Domestic air travel traffic for 2022 rose 10.9% compared to the prior year. The nation's air traffic in 2022 was at 79.6% of the full-year 2019 level. December 2022 domestic traffic was up 2.6% over the year-earlier period and was at 79.9% of December 2019 traffic, according to The International Air Transport Association (IATA).
“The industry left 2022 in far stronger shape than it entered, as most governments lifted COVID-19 travel restrictions during the year and people took advantage of the restoration of their freedom to travel. This momentum is expected to continue in the New Year,” said IATA Director General Willie Walsh.
And, while that's not a full recovery to 2019 levels, overall capacity has also not recovered. Total airline seats available actually sits "around 18% below the 2019 level," according to a report from industry analyst OAG.
So, basically, the drop in passengers equals the drop in capacity meaning that planes are flying full. That's one half of the equation that keeps airfare prices high and the second one looks bad for anyone planning to fly in the coming years.
Image source: Getty Images.
Airlines Face One Key Rising Cost
While airlines face some variable costs like fuel, they also must account for fixed costs when setting airfares. Personnel are a major piece of that and the pandemic has accelerated a pilot shortage. That has given the unions that represent pilots the upper hand when it comes to making deals with the airlines.

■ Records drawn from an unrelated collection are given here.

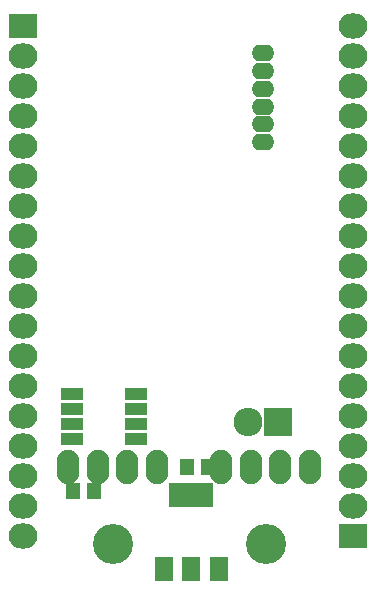
<source format=gbr>
G04 #@! TF.FileFunction,Soldermask,Bot*
%FSLAX46Y46*%
G04 Gerber Fmt 4.6, Leading zero omitted, Abs format (unit mm)*
G04 Created by KiCad (PCBNEW 4.0.3-stable) date 09/20/16 19:37:07*
%MOMM*%
%LPD*%
G01*
G04 APERTURE LIST*
%ADD10C,0.100000*%
%ADD11R,1.600000X2.100000*%
%ADD12R,3.700000X2.100000*%
%ADD13R,1.200000X1.400000*%
%ADD14O,1.900000X2.900000*%
%ADD15C,3.400000*%
%ADD16R,1.950000X1.000000*%
%ADD17O,1.924000X1.400000*%
%ADD18R,2.432000X2.127200*%
%ADD19O,2.432000X2.127200*%
%ADD20R,2.432000X2.432000*%
%ADD21O,2.432000X2.432000*%
G04 APERTURE END LIST*
D10*
D11*
X19064000Y-48514000D03*
X16764000Y-48514000D03*
X14464000Y-48514000D03*
D12*
X16764000Y-42214000D03*
D13*
X8520000Y-41910000D03*
X6720000Y-41910000D03*
X16372000Y-39878000D03*
X18172000Y-39878000D03*
D14*
X6350000Y-39878000D03*
X8850000Y-39878000D03*
X11350000Y-39878000D03*
X13850000Y-39878000D03*
D15*
X10100000Y-46378000D03*
D14*
X19304000Y-39878000D03*
X21804000Y-39878000D03*
X24304000Y-39878000D03*
X26804000Y-39878000D03*
D15*
X23054000Y-46378000D03*
D16*
X6698000Y-37465000D03*
X6698000Y-36195000D03*
X6698000Y-34925000D03*
X6698000Y-33655000D03*
X12098000Y-33655000D03*
X12098000Y-34925000D03*
X12098000Y-36195000D03*
X12098000Y-37465000D03*
D17*
X22860000Y-4826000D03*
X22860000Y-6326000D03*
X22860000Y-7826000D03*
X22860000Y-9326000D03*
X22860000Y-10826000D03*
X22860000Y-12326000D03*
D18*
X2540000Y-2540000D03*
D19*
X2540000Y-5080000D03*
X2540000Y-7620000D03*
X2540000Y-10160000D03*
X2540000Y-12700000D03*
X2540000Y-15240000D03*
X2540000Y-17780000D03*
X2540000Y-20320000D03*
X2540000Y-22860000D03*
X2540000Y-25400000D03*
X2540000Y-27940000D03*
X2540000Y-30480000D03*
X2540000Y-33020000D03*
X2540000Y-35560000D03*
X2540000Y-38100000D03*
X2540000Y-40640000D03*
X2540000Y-43180000D03*
X2540000Y-45720000D03*
D18*
X30480000Y-45720000D03*
D19*
X30480000Y-43180000D03*
X30480000Y-40640000D03*
X30480000Y-38100000D03*
X30480000Y-35560000D03*
X30480000Y-33020000D03*
X30480000Y-30480000D03*
X30480000Y-27940000D03*
X30480000Y-25400000D03*
X30480000Y-22860000D03*
X30480000Y-20320000D03*
X30480000Y-17780000D03*
X30480000Y-15240000D03*
X30480000Y-12700000D03*
X30480000Y-10160000D03*
X30480000Y-7620000D03*
X30480000Y-5080000D03*
X30480000Y-2540000D03*
D20*
X24130000Y-36068000D03*
D21*
X21590000Y-36068000D03*
M02*

</source>
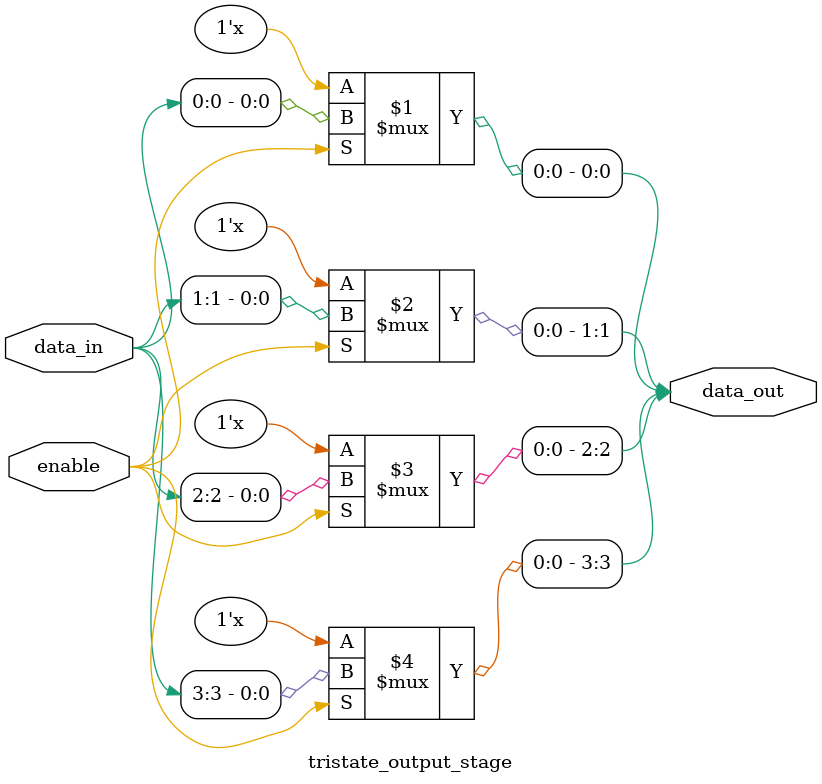
<source format=sv>

module tristate_decoder #(
    parameter ADDR_WIDTH = 2,
    parameter OUT_WIDTH = 4
)(
    input wire clk,                      // Added clock for pipelining
    input wire rst_n,                    // Added reset signal
    input wire [ADDR_WIDTH-1:0] addr,
    input wire enable,
    output wire [OUT_WIDTH-1:0] select
);
    // Internal pipeline registers
    reg [ADDR_WIDTH-1:0] addr_stage1;
    reg enable_stage1, enable_stage2;
    wire [OUT_WIDTH-1:0] decoded_bus;
    reg [OUT_WIDTH-1:0] decoded_stage2;
    
    // Stage 1: Input Capture and Address Processing
    always @(posedge clk or negedge rst_n) begin
        if (!rst_n) begin
            addr_stage1 <= {ADDR_WIDTH{1'b0}};
            enable_stage1 <= 1'b0;
        end else begin
            addr_stage1 <= addr;
            enable_stage1 <= enable;
        end
    end
    
    // Address Decoding - Instantiate optimized decoder module
    decoder_datapath #(
        .ADDR_WIDTH(ADDR_WIDTH),
        .OUT_WIDTH(OUT_WIDTH)
    ) decoder_inst (
        .addr(addr_stage1),
        .decoded(decoded_bus)
    );
    
    // Stage 2: Decoded Data Capture
    always @(posedge clk or negedge rst_n) begin
        if (!rst_n) begin
            decoded_stage2 <= {OUT_WIDTH{1'b0}};
            enable_stage2 <= 1'b0;
        end else begin
            decoded_stage2 <= decoded_bus;
            enable_stage2 <= enable_stage1;
        end
    end
    
    // Output Stage: Tristate Control
    tristate_output_stage #(
        .WIDTH(OUT_WIDTH)
    ) output_stage (
        .enable(enable_stage2),
        .data_in(decoded_stage2),
        .data_out(select)
    );
endmodule

// Optimized decoder datapath module
module decoder_datapath #(
    parameter ADDR_WIDTH = 2,
    parameter OUT_WIDTH = 4
)(
    input wire [ADDR_WIDTH-1:0] addr,
    output reg [OUT_WIDTH-1:0] decoded
);
    // Address validation
    wire valid_addr = (addr < OUT_WIDTH);
    
    // Optimized one-hot decoding with pre-validation
    always @(*) begin
        decoded = {OUT_WIDTH{1'b0}}; // Default all outputs to 0
        if (valid_addr) begin
            decoded[addr] = 1'b1;    // Set only the addressed bit
        end
    end
endmodule

// Enhanced tristate output stage module
module tristate_output_stage #(
    parameter WIDTH = 4
)(
    input wire enable,
    input wire [WIDTH-1:0] data_in,
    output wire [WIDTH-1:0] data_out
);
    // Efficient tristate buffer implementation
    genvar i;
    generate
        for (i = 0; i < WIDTH; i = i + 1) begin : tristate_buffer
            assign data_out[i] = enable ? data_in[i] : 1'bz;
        end
    endgenerate
endmodule
</source>
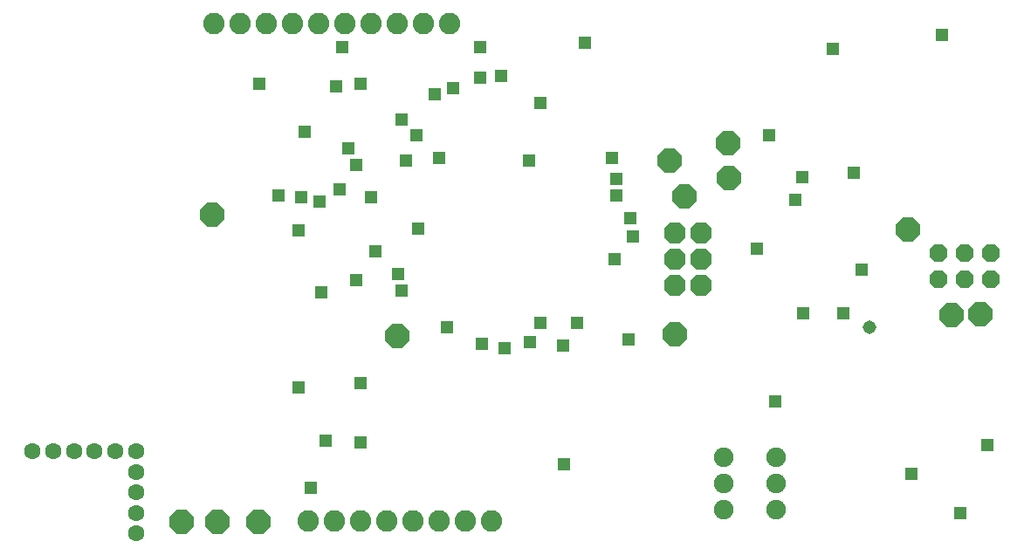
<source format=gbs>
G75*
%MOIN*%
%OFA0B0*%
%FSLAX25Y25*%
%IPPOS*%
%LPD*%
%AMOC8*
5,1,8,0,0,1.08239X$1,22.5*
%
%ADD10C,0.06312*%
%ADD11OC8,0.06000*%
%ADD12OC8,0.06800*%
%ADD13C,0.07400*%
%ADD14C,0.08200*%
%ADD15OC8,0.07400*%
%ADD16OC8,0.08200*%
%ADD17C,0.06731*%
%ADD18C,0.07531*%
%ADD19OC8,0.08500*%
%ADD20OC8,0.09300*%
%ADD21R,0.04362X0.04362*%
%ADD22R,0.05162X0.05162*%
%ADD23C,0.04362*%
%ADD24C,0.05162*%
D10*
X0200213Y0111236D03*
X0200213Y0119110D03*
X0200213Y0126984D03*
X0200213Y0134858D03*
X0200213Y0142732D03*
X0192339Y0142732D03*
X0184465Y0142732D03*
X0176591Y0142732D03*
X0168717Y0142732D03*
X0160843Y0142732D03*
D11*
X0506591Y0208441D03*
X0516591Y0208441D03*
X0526591Y0208441D03*
X0526591Y0218441D03*
X0516591Y0218441D03*
X0506591Y0218441D03*
D12*
X0506591Y0218441D03*
X0516591Y0218441D03*
X0526591Y0218441D03*
X0526591Y0208441D03*
X0516591Y0208441D03*
X0506591Y0208441D03*
D13*
X0336000Y0116000D03*
X0326000Y0116000D03*
X0316000Y0116000D03*
X0306000Y0116000D03*
X0296000Y0116000D03*
X0286000Y0116000D03*
X0276000Y0116000D03*
X0266000Y0116000D03*
X0270000Y0306000D03*
X0260000Y0306000D03*
X0250000Y0306000D03*
X0240000Y0306000D03*
X0230000Y0306000D03*
X0280000Y0306000D03*
X0290000Y0306000D03*
X0300000Y0306000D03*
X0310000Y0306000D03*
X0320000Y0306000D03*
D14*
X0320000Y0306000D03*
X0310000Y0306000D03*
X0300000Y0306000D03*
X0290000Y0306000D03*
X0280000Y0306000D03*
X0270000Y0306000D03*
X0260000Y0306000D03*
X0250000Y0306000D03*
X0240000Y0306000D03*
X0230000Y0306000D03*
X0266000Y0116000D03*
X0276000Y0116000D03*
X0286000Y0116000D03*
X0296000Y0116000D03*
X0306000Y0116000D03*
X0316000Y0116000D03*
X0326000Y0116000D03*
X0336000Y0116000D03*
D15*
X0406000Y0206000D03*
X0416000Y0206000D03*
X0416000Y0216000D03*
X0406000Y0216000D03*
X0406000Y0226000D03*
X0416000Y0226000D03*
D16*
X0416000Y0226000D03*
X0406000Y0226000D03*
X0406000Y0216000D03*
X0416000Y0216000D03*
X0416000Y0206000D03*
X0406000Y0206000D03*
D17*
X0424661Y0140449D03*
X0424661Y0130449D03*
X0424661Y0120449D03*
X0444661Y0120449D03*
X0444661Y0130449D03*
X0444661Y0140449D03*
D18*
X0444661Y0140449D03*
X0444661Y0130449D03*
X0444661Y0120449D03*
X0424661Y0120449D03*
X0424661Y0130449D03*
X0424661Y0140449D03*
D19*
X0406000Y0187220D03*
X0409740Y0239976D03*
X0426787Y0247063D03*
X0426315Y0260449D03*
X0404031Y0253559D03*
X0494976Y0227378D03*
X0511630Y0194740D03*
X0522654Y0195055D03*
X0300094Y0186669D03*
X0229465Y0232890D03*
X0231512Y0115567D03*
X0217811Y0115567D03*
X0246945Y0115764D03*
D20*
X0246945Y0115764D03*
X0231512Y0115567D03*
X0217811Y0115567D03*
X0300094Y0186669D03*
X0229465Y0232890D03*
X0404031Y0253559D03*
X0409740Y0239976D03*
X0426787Y0247063D03*
X0426315Y0260449D03*
X0494976Y0227378D03*
X0511630Y0194740D03*
X0522654Y0195055D03*
X0406000Y0187220D03*
D21*
X0388402Y0185252D03*
X0368717Y0191551D03*
X0363205Y0182890D03*
X0354543Y0191551D03*
X0350606Y0184465D03*
X0341157Y0182102D03*
X0332496Y0183677D03*
X0319110Y0189976D03*
X0301787Y0204150D03*
X0300213Y0210449D03*
X0291551Y0219110D03*
X0308087Y0227772D03*
X0289976Y0239583D03*
X0278165Y0242732D03*
X0270291Y0238008D03*
X0263205Y0239583D03*
X0254543Y0240370D03*
X0262417Y0226984D03*
X0284465Y0208087D03*
X0271079Y0203362D03*
X0262417Y0167142D03*
X0286039Y0168717D03*
X0272654Y0146669D03*
X0286039Y0145882D03*
X0267142Y0128559D03*
X0363598Y0137614D03*
X0444307Y0161630D03*
X0496276Y0134071D03*
X0515173Y0119110D03*
X0525409Y0145094D03*
X0470291Y0195488D03*
X0454937Y0195488D03*
X0477378Y0212024D03*
X0437220Y0219898D03*
X0452181Y0238795D03*
X0454543Y0247457D03*
X0474228Y0249031D03*
X0441945Y0263205D03*
X0466354Y0296276D03*
X0508087Y0301787D03*
X0389189Y0231709D03*
X0389976Y0224622D03*
X0382890Y0215961D03*
X0383677Y0240370D03*
X0383677Y0246669D03*
X0382102Y0254543D03*
X0350213Y0253756D03*
X0354543Y0275803D03*
X0339583Y0286039D03*
X0331709Y0285252D03*
X0321472Y0281315D03*
X0314386Y0278953D03*
X0301787Y0269504D03*
X0307299Y0263205D03*
X0303362Y0253756D03*
X0315961Y0254543D03*
X0284465Y0252181D03*
X0281315Y0258480D03*
X0264780Y0264780D03*
X0276591Y0282102D03*
X0286039Y0282890D03*
X0278953Y0297063D03*
X0247457Y0282890D03*
X0331709Y0297063D03*
X0371866Y0298638D03*
D22*
X0371866Y0298638D03*
X0339583Y0286039D03*
X0331709Y0285252D03*
X0321472Y0281315D03*
X0314386Y0278953D03*
X0301787Y0269504D03*
X0307299Y0263205D03*
X0303362Y0253756D03*
X0315961Y0254543D03*
X0289976Y0239583D03*
X0278165Y0242732D03*
X0270291Y0238008D03*
X0263205Y0239583D03*
X0254543Y0240370D03*
X0262417Y0226984D03*
X0284465Y0208087D03*
X0300213Y0210449D03*
X0301787Y0204150D03*
X0319110Y0189976D03*
X0332496Y0183677D03*
X0341157Y0182102D03*
X0350606Y0184465D03*
X0354543Y0191551D03*
X0363205Y0182890D03*
X0368717Y0191551D03*
X0388402Y0185252D03*
X0382890Y0215961D03*
X0389976Y0224622D03*
X0389189Y0231709D03*
X0383677Y0240370D03*
X0383677Y0246669D03*
X0382102Y0254543D03*
X0350213Y0253756D03*
X0354543Y0275803D03*
X0331709Y0297063D03*
X0286039Y0282890D03*
X0276591Y0282102D03*
X0278953Y0297063D03*
X0247457Y0282890D03*
X0264780Y0264780D03*
X0281315Y0258480D03*
X0284465Y0252181D03*
X0308087Y0227772D03*
X0291551Y0219110D03*
X0271079Y0203362D03*
X0262417Y0167142D03*
X0286039Y0168717D03*
X0272654Y0146669D03*
X0286039Y0145882D03*
X0267142Y0128559D03*
X0363598Y0137614D03*
X0444307Y0161630D03*
X0496276Y0134071D03*
X0515173Y0119110D03*
X0525409Y0145094D03*
X0470291Y0195488D03*
X0454937Y0195488D03*
X0477378Y0212024D03*
X0437220Y0219898D03*
X0452181Y0238795D03*
X0454543Y0247457D03*
X0474228Y0249031D03*
X0441945Y0263205D03*
X0466354Y0296276D03*
X0508087Y0301787D03*
D23*
X0480528Y0189976D03*
D24*
X0480528Y0189976D03*
M02*

</source>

The first domino in that process fell when Delta Airlines (DAL) - Get Free Report pilots agreed to a contract in early March that gave them an immediate 18% increase with a total of a 34% raise over the four-year term of the deal.
"The Delta contract is now the industry standard, and we expect United to also offer their pilots a similar contract," investment analyst Helane Becker of Cowen wrote in a March 10 commentary, Travel Weekly reported.
US airfare prices have been climbing. They were 8.3% above pre-pandemic levels in February, according to Consumer Price Index, but they're actually below historical highs.
Southwest and United Airlines Pilots Are Next
Airlines have very little negotiating power when it comes to pilots. You can't fly a plane without pilots and the overall shortage of qualified people to fill those roles means that, within reason, United (UAL) - Get Free Report and Southwest Airlines (LUV) - Get Free Report, both of which are negotiating new deals with their pilot unions, more or less have to equal (or improve on) the Delta deal.
The actual specifics don't matter much to consumers, but the takeaway is that the cost of hiring pilots is about to go up in a very meaningful way at both United and Southwest. That will create a situation where all major U.S. airlines have a higher cost basis going forward.
Lower fuel prices could offset that somewhat, but raises are not going to be unique to pilots. Southwest also has to make a deal with its flight attendants and, although they don't have the same leverage as the pilots, they have taken a hard line.
The union, which represents Southwest’s 18,000 flight attendants, has been working without a contract for four years. It shared a statement on its Facebook page detailing its position Feb. 20.
"TWU Local 556 believes strongly in making this airline successful and is working to ensure this company we love isn’t run into the ground by leadership more concerned about shareholders than about workers and customers. Management’s methodology of choosing profits at the expense of the operation and its workforce has to change, because the flying public is also tired of the empty apologies that flight attendants have endured for years."